Chen went on to have success with other ventures, but he's quick to point out that none of it is accidental.

"Commercialization requires a lot of effort," he says. "A lot of work goes into determining if something I am researching can be brought to market and be useful in the real world."

Chen expanded his research to other sectors beyond law enforcement – to sport analytics, to counterterrorism and to health care. One of his current projects is called SilverLink – a mobile health sensor-based system that, through analyzing millions of mobile records a week, can predict falls based on a patient's past walking and living patterns. Chen designed this for his mother, who lives 5,000 miles away in Taiwan. That's where Chen, the oldest son of five siblings, first became interested in information technology.

"I was always competitive," he recalls. "I was always in the top five in my class, and I was the first person in my family to earn an advanced degree."

He was even the first in his Ph.D. class in economics at NYU – despite not being an economics major.

This aspiration drove him to create the first AI lab in a business school – almost 30 years ago, before AI was on the tip of everyone's tongue. With more than $40 million in federal funding, Eller's AI lab is still the only one in the United States housed in a business school.

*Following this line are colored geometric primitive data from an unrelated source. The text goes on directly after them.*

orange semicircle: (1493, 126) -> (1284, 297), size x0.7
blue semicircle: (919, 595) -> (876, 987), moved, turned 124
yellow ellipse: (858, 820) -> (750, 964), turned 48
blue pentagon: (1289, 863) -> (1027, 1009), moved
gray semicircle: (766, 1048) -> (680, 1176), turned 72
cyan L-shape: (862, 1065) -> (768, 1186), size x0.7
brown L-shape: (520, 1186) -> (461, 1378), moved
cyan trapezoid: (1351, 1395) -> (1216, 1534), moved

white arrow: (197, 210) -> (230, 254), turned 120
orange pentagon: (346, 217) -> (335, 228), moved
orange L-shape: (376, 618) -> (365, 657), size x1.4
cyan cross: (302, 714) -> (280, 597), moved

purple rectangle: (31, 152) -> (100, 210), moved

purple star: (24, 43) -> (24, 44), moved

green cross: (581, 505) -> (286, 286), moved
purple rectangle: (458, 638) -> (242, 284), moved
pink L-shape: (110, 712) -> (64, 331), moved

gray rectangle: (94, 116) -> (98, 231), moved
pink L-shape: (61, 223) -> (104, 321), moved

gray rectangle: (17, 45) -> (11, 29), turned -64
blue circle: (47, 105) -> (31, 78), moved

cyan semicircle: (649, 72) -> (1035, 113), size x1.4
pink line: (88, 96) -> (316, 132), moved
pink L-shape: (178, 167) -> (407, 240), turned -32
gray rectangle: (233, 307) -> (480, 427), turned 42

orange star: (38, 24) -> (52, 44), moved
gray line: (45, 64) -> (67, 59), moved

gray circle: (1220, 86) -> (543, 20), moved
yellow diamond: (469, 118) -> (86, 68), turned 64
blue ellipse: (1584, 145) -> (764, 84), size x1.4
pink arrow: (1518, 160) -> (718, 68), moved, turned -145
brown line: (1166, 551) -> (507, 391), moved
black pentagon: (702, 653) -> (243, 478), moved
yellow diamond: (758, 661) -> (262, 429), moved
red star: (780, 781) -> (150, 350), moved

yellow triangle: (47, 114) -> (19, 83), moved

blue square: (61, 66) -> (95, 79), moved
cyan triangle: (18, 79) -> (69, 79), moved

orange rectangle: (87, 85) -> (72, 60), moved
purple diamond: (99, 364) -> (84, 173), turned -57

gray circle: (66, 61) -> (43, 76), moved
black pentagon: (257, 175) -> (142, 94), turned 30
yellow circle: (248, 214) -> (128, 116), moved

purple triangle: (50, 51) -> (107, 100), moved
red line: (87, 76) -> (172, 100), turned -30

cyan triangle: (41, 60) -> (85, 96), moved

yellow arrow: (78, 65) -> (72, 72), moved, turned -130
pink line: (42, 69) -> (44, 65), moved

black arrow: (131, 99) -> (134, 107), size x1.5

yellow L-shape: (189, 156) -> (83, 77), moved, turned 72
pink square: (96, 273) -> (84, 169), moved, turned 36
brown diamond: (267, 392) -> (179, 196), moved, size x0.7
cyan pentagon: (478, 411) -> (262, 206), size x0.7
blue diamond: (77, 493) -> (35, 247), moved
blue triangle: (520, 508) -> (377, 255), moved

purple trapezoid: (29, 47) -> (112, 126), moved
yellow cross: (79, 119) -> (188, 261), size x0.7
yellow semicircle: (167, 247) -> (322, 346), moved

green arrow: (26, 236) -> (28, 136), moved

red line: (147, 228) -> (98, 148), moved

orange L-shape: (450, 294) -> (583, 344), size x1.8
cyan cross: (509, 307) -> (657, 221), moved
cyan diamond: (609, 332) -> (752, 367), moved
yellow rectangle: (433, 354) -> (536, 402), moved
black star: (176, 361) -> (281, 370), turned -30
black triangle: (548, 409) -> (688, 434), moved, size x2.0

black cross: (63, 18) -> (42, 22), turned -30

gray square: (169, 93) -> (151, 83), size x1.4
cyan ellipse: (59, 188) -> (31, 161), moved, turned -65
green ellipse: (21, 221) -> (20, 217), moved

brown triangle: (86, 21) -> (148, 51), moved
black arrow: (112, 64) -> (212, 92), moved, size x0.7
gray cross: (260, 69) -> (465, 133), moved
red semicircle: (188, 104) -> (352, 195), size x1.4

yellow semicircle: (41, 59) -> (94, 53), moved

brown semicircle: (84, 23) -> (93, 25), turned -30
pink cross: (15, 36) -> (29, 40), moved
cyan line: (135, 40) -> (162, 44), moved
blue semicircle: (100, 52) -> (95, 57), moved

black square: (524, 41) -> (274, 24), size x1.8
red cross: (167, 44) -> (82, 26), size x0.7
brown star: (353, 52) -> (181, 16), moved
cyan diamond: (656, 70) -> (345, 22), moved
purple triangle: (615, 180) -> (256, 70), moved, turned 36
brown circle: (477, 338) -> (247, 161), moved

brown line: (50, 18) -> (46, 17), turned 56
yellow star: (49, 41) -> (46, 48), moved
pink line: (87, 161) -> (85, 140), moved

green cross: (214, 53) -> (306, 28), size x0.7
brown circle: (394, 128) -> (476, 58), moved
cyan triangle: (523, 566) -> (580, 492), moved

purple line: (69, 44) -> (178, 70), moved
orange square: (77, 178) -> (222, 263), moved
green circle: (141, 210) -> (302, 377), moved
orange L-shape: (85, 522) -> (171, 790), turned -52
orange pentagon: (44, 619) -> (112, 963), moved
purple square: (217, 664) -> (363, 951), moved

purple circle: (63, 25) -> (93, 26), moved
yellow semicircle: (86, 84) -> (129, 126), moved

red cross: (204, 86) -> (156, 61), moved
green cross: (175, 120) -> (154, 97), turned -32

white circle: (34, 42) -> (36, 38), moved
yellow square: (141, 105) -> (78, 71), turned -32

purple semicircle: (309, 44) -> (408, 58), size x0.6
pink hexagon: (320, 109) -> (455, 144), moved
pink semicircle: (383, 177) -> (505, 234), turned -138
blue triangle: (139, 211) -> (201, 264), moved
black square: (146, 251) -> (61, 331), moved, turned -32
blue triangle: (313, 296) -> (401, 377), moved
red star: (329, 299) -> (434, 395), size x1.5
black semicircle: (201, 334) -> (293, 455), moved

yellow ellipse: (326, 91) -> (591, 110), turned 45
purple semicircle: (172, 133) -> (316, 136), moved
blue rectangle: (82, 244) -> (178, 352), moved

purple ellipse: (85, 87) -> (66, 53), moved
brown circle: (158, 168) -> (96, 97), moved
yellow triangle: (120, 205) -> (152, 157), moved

"AI is behind everything I do," says Chen. And he's built a notable career on it. His book "Dark Web," the first academic book to explore the dark side of the web, came out in 2012. He also has published more than 500 academic articles in the management information systems field, and is one of the most published and cited scholars of management information systems in the world.

Given this deep knowledge, what does one of the foremost experts on security informatics think about the ubiquity of AI today?

"Autonomous vehicles, virtual games, e-commerce applications – these will all do very well," he says. "But that's only about 20 percent of possible applications. The other 80 percent still does not have enough data – and yet there will be more data than ever before. And when technology meets data, the world will become very different."